--- START ---
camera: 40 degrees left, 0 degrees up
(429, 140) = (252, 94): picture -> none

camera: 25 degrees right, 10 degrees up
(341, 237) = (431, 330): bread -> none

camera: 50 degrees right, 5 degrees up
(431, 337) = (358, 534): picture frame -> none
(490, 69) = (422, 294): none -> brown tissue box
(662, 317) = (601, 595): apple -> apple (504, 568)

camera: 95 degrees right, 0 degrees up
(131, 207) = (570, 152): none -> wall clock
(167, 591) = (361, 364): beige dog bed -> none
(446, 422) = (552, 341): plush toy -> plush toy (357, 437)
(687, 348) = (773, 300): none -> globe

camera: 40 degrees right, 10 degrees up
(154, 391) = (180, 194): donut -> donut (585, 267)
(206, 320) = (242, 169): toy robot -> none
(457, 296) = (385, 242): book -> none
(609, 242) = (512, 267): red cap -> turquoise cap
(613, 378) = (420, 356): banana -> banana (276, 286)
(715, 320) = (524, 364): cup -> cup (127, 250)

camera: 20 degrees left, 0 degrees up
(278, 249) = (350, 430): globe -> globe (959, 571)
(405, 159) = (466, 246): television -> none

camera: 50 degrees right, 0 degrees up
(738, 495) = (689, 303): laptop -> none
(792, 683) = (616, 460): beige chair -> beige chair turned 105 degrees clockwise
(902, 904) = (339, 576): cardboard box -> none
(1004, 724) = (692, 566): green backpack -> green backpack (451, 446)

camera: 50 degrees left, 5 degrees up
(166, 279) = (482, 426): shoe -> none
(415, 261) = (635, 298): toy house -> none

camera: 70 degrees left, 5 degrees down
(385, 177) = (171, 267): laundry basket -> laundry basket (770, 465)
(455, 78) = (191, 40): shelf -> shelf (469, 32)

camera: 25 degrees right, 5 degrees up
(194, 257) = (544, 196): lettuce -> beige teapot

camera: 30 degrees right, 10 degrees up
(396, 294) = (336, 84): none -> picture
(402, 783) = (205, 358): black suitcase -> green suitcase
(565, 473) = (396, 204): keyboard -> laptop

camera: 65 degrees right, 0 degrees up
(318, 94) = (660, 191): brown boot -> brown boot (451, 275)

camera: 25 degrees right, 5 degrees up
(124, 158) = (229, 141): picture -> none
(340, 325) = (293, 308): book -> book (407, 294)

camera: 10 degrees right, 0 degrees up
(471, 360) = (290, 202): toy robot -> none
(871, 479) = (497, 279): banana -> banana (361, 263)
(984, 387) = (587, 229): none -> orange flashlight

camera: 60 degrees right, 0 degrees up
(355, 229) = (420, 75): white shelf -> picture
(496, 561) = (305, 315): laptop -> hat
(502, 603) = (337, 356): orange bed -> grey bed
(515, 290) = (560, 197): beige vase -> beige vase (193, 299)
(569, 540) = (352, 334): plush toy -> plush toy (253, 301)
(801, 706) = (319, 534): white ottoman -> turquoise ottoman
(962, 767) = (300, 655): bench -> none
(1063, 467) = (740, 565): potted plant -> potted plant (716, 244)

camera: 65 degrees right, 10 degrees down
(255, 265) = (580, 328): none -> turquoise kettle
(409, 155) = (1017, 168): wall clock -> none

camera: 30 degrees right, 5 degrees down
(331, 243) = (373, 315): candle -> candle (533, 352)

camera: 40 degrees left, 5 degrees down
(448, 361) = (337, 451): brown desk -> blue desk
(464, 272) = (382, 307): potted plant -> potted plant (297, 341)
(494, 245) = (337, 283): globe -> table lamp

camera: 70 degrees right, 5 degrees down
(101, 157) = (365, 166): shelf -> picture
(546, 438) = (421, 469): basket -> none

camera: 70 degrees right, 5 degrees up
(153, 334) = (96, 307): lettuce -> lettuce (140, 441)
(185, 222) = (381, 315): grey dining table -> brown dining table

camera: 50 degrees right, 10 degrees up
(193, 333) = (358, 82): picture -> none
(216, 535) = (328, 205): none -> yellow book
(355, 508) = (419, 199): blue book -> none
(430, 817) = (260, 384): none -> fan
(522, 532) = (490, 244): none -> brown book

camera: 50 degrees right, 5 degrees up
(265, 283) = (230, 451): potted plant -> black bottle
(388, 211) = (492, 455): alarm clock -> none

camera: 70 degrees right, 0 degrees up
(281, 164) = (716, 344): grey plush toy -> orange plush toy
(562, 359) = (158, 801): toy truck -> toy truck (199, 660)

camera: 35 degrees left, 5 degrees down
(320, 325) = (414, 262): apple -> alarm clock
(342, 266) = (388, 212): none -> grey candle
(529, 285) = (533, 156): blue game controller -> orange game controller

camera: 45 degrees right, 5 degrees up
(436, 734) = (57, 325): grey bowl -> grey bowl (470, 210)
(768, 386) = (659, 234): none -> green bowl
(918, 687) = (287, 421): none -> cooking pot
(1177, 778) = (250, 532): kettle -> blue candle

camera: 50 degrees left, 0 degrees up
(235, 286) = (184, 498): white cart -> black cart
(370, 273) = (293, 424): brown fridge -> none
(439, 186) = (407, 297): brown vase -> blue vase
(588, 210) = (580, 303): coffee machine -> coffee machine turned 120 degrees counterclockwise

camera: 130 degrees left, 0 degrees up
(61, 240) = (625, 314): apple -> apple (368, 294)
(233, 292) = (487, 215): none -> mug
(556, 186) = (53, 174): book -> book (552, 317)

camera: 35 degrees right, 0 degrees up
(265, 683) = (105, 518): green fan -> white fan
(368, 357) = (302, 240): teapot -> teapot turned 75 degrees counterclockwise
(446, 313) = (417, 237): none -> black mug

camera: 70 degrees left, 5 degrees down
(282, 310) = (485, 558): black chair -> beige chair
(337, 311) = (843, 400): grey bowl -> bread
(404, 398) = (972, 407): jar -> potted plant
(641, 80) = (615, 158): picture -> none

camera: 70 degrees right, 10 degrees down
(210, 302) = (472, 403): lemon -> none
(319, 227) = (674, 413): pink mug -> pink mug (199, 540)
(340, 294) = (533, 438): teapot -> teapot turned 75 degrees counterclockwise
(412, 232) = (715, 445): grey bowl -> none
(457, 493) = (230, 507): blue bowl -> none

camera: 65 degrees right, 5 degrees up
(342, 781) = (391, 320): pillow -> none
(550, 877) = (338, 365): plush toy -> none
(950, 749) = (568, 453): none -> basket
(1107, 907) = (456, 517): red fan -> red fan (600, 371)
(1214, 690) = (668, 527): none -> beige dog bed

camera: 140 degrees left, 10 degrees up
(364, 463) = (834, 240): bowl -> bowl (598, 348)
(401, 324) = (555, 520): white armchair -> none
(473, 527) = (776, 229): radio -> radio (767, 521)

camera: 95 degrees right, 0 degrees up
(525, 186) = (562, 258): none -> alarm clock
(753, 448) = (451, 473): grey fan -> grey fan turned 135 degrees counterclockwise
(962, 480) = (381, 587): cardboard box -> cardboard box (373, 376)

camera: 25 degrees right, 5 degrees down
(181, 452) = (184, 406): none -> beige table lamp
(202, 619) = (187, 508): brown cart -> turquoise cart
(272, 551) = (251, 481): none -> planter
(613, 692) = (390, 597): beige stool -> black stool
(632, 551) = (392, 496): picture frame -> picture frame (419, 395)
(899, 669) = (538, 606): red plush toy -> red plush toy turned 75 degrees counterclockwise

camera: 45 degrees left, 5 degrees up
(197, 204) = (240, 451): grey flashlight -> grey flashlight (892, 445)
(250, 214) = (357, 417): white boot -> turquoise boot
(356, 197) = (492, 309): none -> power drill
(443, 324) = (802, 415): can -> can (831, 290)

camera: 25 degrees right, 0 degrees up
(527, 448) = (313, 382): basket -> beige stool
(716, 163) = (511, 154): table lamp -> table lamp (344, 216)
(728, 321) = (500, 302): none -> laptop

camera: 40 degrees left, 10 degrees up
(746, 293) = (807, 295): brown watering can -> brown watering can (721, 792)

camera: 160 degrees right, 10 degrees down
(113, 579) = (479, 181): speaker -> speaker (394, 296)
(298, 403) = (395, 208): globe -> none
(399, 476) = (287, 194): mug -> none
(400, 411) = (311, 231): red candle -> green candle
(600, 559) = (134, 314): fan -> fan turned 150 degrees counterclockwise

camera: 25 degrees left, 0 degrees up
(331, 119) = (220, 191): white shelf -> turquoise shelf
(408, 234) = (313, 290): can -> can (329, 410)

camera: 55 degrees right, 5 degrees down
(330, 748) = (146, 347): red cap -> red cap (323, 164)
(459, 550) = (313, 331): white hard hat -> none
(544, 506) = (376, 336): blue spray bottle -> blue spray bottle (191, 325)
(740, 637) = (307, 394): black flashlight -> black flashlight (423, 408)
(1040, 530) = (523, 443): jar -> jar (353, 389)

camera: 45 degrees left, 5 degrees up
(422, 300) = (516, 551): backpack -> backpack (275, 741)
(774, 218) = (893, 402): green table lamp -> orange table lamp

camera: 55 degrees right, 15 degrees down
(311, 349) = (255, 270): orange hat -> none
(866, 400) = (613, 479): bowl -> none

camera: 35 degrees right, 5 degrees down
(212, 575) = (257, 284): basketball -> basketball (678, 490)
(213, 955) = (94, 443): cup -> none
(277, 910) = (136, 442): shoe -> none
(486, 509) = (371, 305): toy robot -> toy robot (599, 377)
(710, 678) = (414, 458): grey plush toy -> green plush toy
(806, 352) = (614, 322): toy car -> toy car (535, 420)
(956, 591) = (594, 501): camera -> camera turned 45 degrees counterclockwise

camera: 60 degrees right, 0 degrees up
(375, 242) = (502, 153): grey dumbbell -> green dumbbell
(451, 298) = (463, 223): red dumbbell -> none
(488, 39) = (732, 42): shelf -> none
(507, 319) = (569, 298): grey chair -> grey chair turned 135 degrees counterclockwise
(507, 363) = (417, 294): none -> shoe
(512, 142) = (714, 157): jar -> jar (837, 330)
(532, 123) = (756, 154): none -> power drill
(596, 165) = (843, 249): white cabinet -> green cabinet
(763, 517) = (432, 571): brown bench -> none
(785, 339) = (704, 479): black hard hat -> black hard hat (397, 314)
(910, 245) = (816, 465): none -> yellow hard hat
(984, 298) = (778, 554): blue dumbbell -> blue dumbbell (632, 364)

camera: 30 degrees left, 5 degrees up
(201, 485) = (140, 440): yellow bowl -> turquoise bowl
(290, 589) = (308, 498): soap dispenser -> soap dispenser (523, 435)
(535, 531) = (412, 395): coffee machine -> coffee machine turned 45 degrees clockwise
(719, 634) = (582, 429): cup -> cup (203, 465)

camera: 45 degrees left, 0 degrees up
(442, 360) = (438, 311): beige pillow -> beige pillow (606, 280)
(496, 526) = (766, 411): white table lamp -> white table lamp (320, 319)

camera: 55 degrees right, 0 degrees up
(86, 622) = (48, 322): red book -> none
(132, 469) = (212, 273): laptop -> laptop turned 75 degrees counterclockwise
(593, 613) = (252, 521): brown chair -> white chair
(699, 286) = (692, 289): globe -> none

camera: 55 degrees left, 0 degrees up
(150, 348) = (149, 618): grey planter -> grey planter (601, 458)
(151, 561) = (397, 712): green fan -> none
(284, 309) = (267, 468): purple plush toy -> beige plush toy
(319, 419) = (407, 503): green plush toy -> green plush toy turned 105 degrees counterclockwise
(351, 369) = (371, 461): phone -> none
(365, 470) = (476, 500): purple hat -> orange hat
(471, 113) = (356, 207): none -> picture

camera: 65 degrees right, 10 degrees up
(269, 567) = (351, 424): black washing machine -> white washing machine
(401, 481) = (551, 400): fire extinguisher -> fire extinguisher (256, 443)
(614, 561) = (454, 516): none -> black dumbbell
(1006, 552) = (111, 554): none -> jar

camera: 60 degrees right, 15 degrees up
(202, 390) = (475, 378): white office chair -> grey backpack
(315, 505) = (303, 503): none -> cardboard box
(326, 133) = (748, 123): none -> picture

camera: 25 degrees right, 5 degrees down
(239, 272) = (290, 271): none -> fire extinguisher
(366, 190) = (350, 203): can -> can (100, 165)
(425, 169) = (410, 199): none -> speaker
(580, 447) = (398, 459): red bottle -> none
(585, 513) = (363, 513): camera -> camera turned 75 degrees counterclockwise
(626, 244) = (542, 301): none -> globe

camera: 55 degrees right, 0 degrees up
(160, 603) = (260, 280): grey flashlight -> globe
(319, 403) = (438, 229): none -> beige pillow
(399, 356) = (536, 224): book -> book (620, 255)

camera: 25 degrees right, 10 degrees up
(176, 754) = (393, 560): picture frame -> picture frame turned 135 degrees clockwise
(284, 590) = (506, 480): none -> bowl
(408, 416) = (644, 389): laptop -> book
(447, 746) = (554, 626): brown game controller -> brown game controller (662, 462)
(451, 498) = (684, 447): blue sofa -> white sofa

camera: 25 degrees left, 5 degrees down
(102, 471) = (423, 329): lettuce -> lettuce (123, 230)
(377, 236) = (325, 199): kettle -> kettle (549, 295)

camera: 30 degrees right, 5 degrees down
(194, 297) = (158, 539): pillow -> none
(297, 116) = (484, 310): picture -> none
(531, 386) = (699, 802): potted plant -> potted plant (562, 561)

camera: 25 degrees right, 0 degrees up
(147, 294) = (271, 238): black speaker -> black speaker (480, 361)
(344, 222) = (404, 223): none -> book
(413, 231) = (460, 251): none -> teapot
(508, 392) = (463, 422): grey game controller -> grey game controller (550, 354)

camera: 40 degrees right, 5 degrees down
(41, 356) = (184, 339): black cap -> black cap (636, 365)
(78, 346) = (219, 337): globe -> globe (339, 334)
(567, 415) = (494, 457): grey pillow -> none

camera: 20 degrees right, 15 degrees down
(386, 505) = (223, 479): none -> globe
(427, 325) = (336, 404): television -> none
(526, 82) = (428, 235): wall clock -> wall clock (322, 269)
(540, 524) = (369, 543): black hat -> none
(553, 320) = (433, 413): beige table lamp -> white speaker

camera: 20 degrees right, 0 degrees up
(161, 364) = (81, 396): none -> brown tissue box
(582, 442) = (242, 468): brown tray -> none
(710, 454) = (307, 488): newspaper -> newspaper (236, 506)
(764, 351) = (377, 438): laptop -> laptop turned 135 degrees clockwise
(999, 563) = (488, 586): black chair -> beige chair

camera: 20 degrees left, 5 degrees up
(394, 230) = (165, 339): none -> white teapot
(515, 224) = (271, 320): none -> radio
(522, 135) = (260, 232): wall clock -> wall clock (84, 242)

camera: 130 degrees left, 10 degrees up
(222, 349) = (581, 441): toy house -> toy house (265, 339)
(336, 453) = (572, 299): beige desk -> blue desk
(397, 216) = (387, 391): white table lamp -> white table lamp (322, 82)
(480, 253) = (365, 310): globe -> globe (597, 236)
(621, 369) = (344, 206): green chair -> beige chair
--- END ---
Out of the data above, transcribe exactly and only the lines starting with the line that has "(319, 227) = (674, 413): pink" and going on through the line that has "(899, 669) = (538, 606): red", both included.

Written response:
(319, 227) = (674, 413): pink mug -> pink mug (199, 540)
(340, 294) = (533, 438): teapot -> teapot turned 75 degrees counterclockwise
(412, 232) = (715, 445): grey bowl -> none
(457, 493) = (230, 507): blue bowl -> none

camera: 65 degrees right, 5 degrees up
(342, 781) = (391, 320): pillow -> none
(550, 877) = (338, 365): plush toy -> none
(950, 749) = (568, 453): none -> basket
(1107, 907) = (456, 517): red fan -> red fan (600, 371)
(1214, 690) = (668, 527): none -> beige dog bed

camera: 140 degrees left, 10 degrees up
(364, 463) = (834, 240): bowl -> bowl (598, 348)
(401, 324) = (555, 520): white armchair -> none
(473, 527) = (776, 229): radio -> radio (767, 521)

camera: 95 degrees right, 0 degrees up
(525, 186) = (562, 258): none -> alarm clock
(753, 448) = (451, 473): grey fan -> grey fan turned 135 degrees counterclockwise
(962, 480) = (381, 587): cardboard box -> cardboard box (373, 376)

camera: 25 degrees right, 5 degrees down
(181, 452) = (184, 406): none -> beige table lamp
(202, 619) = (187, 508): brown cart -> turquoise cart
(272, 551) = (251, 481): none -> planter
(613, 692) = (390, 597): beige stool -> black stool
(632, 551) = (392, 496): picture frame -> picture frame (419, 395)
(899, 669) = (538, 606): red plush toy -> red plush toy turned 75 degrees counterclockwise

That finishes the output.